Deviant (Blood & Roses #1)

“Bad everything,” he replies. Frankie and Cindy were like Bonnie and Clyde ten years ago but now he’s a two-bit womaniser and she’s a used-up whore. Frank still has his looks, though—the only reason Lacey looked at him twice. She’s shallow like that. It’s part of her charm. Frankie leans back in his leather chair, eyeing me.

“You know why you’ve been given this ticket, Zeth?” he asks.

“Am I supposed to?”

Frankie shrugs. “Most times people know why they’re killing a man.”

So he does know why I’m here. Hardly surprising; you don’t piss of Charlie to this degree without realizing you’re gonna reap the consequences. “I’m not what you’d consider…inner circle. I get an address and some instructions, nothing more.”

“And a suitcase full of cash, too, right?”

My turn to shrug. No point in being shy. “Right.”

“Well how ‘bout I offer you two suitcases full’a cash instead, Zeth? Hire you to go right back where you came from and put an end to this once and for all?”

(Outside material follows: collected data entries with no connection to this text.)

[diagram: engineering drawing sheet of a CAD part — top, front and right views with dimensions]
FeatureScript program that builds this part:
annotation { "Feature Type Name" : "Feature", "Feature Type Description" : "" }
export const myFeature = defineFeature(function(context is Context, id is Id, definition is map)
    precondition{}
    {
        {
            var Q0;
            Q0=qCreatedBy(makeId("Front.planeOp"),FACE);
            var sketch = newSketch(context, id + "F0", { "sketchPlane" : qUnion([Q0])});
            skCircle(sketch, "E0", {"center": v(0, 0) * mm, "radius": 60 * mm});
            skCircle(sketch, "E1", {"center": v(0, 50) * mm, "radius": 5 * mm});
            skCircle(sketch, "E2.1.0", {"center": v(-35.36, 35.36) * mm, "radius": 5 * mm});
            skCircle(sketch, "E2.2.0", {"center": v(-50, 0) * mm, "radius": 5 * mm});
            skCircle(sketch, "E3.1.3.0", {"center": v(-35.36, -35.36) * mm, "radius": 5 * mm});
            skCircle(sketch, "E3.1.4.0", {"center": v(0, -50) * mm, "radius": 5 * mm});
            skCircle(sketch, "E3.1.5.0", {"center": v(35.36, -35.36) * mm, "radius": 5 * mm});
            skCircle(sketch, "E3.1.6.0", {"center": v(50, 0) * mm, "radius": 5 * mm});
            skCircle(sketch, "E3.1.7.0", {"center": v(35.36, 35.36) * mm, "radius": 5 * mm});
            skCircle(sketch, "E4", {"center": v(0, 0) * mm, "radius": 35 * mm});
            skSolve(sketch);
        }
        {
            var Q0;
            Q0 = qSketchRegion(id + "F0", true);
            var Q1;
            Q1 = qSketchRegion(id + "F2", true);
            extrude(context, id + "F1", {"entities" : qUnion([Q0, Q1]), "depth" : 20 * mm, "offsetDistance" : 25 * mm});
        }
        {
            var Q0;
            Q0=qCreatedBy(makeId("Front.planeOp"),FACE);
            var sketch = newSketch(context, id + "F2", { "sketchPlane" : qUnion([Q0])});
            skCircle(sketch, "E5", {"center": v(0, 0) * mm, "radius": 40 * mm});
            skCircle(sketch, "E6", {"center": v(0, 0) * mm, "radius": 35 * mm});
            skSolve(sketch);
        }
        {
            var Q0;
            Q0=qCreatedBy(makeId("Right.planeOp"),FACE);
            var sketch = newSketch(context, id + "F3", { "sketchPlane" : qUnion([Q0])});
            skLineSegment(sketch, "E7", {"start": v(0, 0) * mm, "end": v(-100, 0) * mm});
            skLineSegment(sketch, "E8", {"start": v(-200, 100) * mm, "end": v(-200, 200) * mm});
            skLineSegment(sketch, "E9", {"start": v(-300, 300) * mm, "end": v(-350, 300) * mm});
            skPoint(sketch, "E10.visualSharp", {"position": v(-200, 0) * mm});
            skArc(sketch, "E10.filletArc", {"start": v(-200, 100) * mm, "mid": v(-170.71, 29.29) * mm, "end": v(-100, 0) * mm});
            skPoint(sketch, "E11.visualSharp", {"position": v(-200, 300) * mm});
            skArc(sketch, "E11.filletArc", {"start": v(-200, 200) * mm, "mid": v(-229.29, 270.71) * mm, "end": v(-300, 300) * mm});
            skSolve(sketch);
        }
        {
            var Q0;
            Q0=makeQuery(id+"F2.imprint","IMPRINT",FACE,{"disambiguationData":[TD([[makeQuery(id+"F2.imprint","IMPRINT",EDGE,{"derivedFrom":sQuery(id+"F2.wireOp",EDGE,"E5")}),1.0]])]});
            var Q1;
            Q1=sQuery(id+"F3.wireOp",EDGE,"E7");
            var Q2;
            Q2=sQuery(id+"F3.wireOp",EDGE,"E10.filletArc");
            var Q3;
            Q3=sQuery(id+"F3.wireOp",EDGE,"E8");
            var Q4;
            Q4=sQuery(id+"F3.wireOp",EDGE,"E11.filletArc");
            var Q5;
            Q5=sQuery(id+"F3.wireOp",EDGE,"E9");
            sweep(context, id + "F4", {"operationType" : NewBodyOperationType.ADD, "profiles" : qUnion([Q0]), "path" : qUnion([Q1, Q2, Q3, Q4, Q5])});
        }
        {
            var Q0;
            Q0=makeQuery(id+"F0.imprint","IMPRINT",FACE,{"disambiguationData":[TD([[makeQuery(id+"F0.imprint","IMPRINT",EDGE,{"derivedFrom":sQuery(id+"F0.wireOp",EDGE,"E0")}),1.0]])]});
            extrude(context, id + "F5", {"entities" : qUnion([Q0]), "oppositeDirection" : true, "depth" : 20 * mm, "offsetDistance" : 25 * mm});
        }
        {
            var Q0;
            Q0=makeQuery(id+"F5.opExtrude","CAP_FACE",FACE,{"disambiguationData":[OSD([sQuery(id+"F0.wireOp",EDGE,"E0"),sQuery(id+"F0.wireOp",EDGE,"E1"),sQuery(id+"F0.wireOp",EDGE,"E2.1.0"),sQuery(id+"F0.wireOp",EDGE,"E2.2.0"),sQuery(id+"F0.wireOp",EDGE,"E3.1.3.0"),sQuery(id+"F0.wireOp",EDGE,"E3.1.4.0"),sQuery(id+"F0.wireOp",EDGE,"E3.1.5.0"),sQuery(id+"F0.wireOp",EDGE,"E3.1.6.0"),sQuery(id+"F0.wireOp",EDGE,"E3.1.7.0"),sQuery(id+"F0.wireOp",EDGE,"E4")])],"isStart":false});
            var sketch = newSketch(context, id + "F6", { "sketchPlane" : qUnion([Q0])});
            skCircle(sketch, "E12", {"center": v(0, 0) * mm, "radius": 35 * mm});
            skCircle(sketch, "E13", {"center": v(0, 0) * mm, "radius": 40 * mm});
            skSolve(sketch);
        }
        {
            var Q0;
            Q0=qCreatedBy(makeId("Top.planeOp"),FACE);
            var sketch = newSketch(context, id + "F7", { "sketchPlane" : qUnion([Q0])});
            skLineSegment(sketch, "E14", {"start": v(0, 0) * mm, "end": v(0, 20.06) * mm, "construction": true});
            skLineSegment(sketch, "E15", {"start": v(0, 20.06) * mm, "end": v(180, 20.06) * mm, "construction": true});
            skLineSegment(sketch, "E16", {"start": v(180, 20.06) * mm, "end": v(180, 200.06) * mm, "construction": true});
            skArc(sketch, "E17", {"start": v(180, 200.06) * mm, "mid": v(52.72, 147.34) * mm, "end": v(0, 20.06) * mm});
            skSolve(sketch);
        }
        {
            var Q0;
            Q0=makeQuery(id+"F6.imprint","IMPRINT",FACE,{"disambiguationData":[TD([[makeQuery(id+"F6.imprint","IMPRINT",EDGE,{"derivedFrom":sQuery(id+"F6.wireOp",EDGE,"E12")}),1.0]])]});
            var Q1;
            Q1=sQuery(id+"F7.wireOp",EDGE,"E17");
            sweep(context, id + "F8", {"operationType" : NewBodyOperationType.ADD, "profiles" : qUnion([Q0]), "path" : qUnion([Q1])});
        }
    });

“You want to hire me to kill Charlie?”

“Why not?” Frankie is one composed motherfucker. He’s richer than God—the eighties might be long gone but cocaine is still Seattle’s drug of choice—and I doubt this is the first time he’s offered to buy his way into someone’s good graces. No doubt he’s never had anyone tell him no before, though. See, the thing is I don’t have any good graces. And I don’t need his money. I dump the duffel I’m still carrying onto his desk. Unzip it. Pull out my go-to—my duster.

Frankie’s still not blinking. The fucker must have cast iron balls. “I’m Charlie’s man, you know that, Frank. Now, I have other jobs to get to tonight. Let’s tidy up these loose ends, huh?”

The reason for Frankie’s calm appears in hand a split second later. The little shit’s had a gun on me under his desk the whole time. Desert Eagle 50-calibre. Nice. He holds it up at shoulder height, arm held straight out. “Shame you won’t just do the job for me. Charlie’s been running this place into the ground for years. Time for him to move on if you catch my drift. And time you were leaving right now, okay?”

I’ve had a lot of guns aimed at me over the years. A man’s intent is always right there, shining in their eyes, to be read like the pages of a book. Some of them just wanna scare you enough that you back off; some of them are so desperate in trying to hide their own fear that they forget to make you believe they mean it. You gotta mean it. And some of them are sharks. Stone cold. People who’ve pulled the trigger countless before and haven’t thought twice.

Frankie, the little fuck, is a shark.

I’d never have called it. I clench my fingers around the duster, staring down at my fist. There’s little to be done about this now. Things will play out the way they’re meant to. “I suppose this is where you shoot me, then?”

“I suppose it is,” he answers.

Someone, somewhere, said something I felt compelled to have tattooed onto my chest when I was drunk once: So it goes. I know it was Billy Pilgrim from Vonnegut’s Slaughter House Five, but I frequently pretend I don’t. That would mean admitting to the fact that I actually read something in high school before I dropped out. But never mind that. As the bullet zips through the air, I realize how absolutely fucking perfect that saying is. So it goes. There is something so inevitable about me getting shot here tonight. Something so obvious and unbelievable, all at the same time.

Pain ricochets through my body like a hot, white lance. The bullet hits me in the chest, two inches below my collarbone…and suffice to say, it hurts like a bitch. Frankie seems stunned that I'm still standing. If I were him, I would already have shot me another five times and emptied the clip just to make sure I was dead. Fucker’s gonna wish he had. I launch myself across the desk and grapple the gun from his hand, ripping it free from his grip.

"Big mistake, Frankie. Big mistake." I raise my fist and bring it sailing down into his face with a brutal force. The crunch of metal crushing bone, skin and muscle separating, isn't something I ever get used to, but on occasions like this I allow myself to enjoy it a little. Just a little. We have to try and enjoy our work, after all, and pain always awakens my dark side.

Frankie’s head rolls back as I pound my fist into his face over and over and over again. My hands, T-shirt, jacket, jeans, everything is covered in blood by the time the guy falls slack. I’m laughing hysterically as bubbles of blood form on his lips.

“It wasn’t my fault,” he mumbles. His now broken teeth make the words a little muffled, but I get the gist. “You lock people inside a sealed shipping container for three…three days, they’re gonna d—die, Zeth. How…how is that my fault?”

The burritos I ate an hour ago start churning in my stomach. What the fuck is he talking about? I raise my fist to smash it into his mouth again, but…I can’t. Just…this is just fucking perfect. “What people?”